Today APME has three independent systems that download, store, and resolve Ansible collection/role content — each unaware of the others:

1. ARI engine dependency preparator (scanner path)

When ARIScanner.evaluate() encounters a dependency (e.g. community.general), dependency_dir_preparator.py calls ansible-galaxy collection install to download the tarball, extracts it into {root_dir}/collections/src/ansible_collections/ns/coll/, scans it, and writes findings + index JSON to {root_dir}/{type}s/findings/. In the daemon path, root_dir is a temp directory that is shutil.rmtree()'d after each request — so every scan re-downloads, re-extracts, and re-parses the same collections from scratch.

2. CacheMaintainer service (collection cache)

The CacheMaintainer gRPC service (:50052) downloads collections via ansible-galaxy collection install into a persistent cache at ~/.apme-data/collection-cache/galaxy/. It also clones GitHub org repos into collection-cache/github/. This cache survives across scans and is managed via PullGalaxy / PullRequirements / CloneOrg RPCs.
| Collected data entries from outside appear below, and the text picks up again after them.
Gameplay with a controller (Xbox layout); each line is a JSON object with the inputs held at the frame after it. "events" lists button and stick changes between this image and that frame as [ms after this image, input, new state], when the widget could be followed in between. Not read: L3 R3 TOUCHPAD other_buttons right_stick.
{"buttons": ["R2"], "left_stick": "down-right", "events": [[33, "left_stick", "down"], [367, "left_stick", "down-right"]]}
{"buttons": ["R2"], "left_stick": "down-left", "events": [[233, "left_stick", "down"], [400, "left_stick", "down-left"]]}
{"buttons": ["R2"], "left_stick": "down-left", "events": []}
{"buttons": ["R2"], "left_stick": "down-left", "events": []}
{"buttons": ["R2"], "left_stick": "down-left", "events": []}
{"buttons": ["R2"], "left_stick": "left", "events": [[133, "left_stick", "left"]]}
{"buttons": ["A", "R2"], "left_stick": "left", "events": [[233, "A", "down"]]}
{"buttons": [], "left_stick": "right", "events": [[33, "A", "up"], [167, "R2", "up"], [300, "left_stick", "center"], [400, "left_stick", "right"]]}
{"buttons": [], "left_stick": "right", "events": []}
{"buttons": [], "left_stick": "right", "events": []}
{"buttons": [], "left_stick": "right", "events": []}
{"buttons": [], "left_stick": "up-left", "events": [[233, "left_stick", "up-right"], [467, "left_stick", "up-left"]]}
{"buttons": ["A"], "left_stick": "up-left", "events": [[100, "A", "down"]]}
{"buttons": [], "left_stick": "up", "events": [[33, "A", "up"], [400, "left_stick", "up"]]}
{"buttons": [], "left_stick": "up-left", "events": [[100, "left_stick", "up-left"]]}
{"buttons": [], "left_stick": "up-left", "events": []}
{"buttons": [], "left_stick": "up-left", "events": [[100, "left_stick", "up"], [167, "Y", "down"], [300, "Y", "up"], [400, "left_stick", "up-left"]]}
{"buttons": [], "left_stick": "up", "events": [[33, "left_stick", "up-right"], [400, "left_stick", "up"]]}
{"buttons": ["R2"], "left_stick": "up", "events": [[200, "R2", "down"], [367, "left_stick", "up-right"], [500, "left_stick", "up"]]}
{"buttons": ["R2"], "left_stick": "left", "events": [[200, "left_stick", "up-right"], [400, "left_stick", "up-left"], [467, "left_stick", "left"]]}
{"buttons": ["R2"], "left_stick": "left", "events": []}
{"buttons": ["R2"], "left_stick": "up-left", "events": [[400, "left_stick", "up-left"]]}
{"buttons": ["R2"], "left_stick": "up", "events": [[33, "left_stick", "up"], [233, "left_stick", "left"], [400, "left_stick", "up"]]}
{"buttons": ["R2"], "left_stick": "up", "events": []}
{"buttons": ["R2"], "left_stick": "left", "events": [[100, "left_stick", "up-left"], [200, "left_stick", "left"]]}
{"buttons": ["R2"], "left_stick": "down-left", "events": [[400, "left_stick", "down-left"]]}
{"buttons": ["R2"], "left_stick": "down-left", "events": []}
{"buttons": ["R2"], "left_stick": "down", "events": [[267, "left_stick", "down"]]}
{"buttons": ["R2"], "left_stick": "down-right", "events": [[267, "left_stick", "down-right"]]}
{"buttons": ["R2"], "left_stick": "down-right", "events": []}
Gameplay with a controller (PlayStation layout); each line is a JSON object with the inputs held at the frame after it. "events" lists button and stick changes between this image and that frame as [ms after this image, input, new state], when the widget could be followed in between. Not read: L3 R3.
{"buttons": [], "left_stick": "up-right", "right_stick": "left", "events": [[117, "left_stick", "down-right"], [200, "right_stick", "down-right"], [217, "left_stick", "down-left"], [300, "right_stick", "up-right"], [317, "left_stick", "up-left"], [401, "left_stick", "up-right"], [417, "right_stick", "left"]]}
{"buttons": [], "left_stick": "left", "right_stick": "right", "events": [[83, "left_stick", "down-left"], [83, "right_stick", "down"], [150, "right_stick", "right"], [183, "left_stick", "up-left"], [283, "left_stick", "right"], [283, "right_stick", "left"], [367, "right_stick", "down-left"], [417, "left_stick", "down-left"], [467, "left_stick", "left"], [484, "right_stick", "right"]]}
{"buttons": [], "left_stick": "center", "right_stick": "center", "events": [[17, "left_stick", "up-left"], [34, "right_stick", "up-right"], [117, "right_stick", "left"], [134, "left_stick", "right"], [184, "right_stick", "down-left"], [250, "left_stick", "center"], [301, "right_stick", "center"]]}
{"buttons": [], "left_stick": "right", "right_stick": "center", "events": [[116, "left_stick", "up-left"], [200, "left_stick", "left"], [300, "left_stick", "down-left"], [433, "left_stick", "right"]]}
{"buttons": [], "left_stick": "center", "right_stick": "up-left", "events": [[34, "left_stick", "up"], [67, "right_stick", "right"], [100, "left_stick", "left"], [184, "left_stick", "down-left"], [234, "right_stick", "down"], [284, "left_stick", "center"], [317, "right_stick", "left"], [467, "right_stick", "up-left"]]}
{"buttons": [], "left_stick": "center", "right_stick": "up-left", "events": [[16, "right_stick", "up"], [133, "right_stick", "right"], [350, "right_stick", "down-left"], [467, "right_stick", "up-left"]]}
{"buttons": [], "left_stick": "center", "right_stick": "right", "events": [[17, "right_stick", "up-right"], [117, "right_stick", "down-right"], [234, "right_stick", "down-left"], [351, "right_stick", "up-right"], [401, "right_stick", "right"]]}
3. Ansible validator venv builder

The Ansible validator builds per-session venvs with ansible-core installed, then symlinks collections from the CacheMaintainer's persistent cache into site-packages/ansible_collections/. This means the venv already has the full collection source tree available on PYTHONPATH — modules, roles, plugins, meta, docs — everything.

The problem

• Double download: The same collection tarball is downloaded twice per scan — once by the scanner's dependency preparator into a throwaway temp dir, and once by CacheMaintainer into the persistent cache.
• Triple storage: Collection source may exist in three places simultaneously — scanner temp dir, persistent cache, and venv symlinks.
• Wasted parse: The scanner parses collection content to build Findings objects (module definitions, role specs, taskfile structures) that are immediately discarded when the temp dir is cleaned up. On the next scan of the same content, all that work is repeated.
• RAMClient is a vestigial knowledge base: RAMClient (risk_assessment_model.py) was designed for ARI's persistent local registry model. APME's daemon architecture made it ephemeral — the filesystem-backed "database" is written into a temp dir and destroyed after each request. Its management API (list, search, diff, release) is dead code.
• The Ansible validator venv already has everything: The venv built by venv_builder.py has ansible-core on the path and collections symlinked in. It can resolve FQCNs, load argument_specs, inspect meta/runtime.yml routing, and access action_groups — all things the native validator currently gets from RAMClient's parsed Findings.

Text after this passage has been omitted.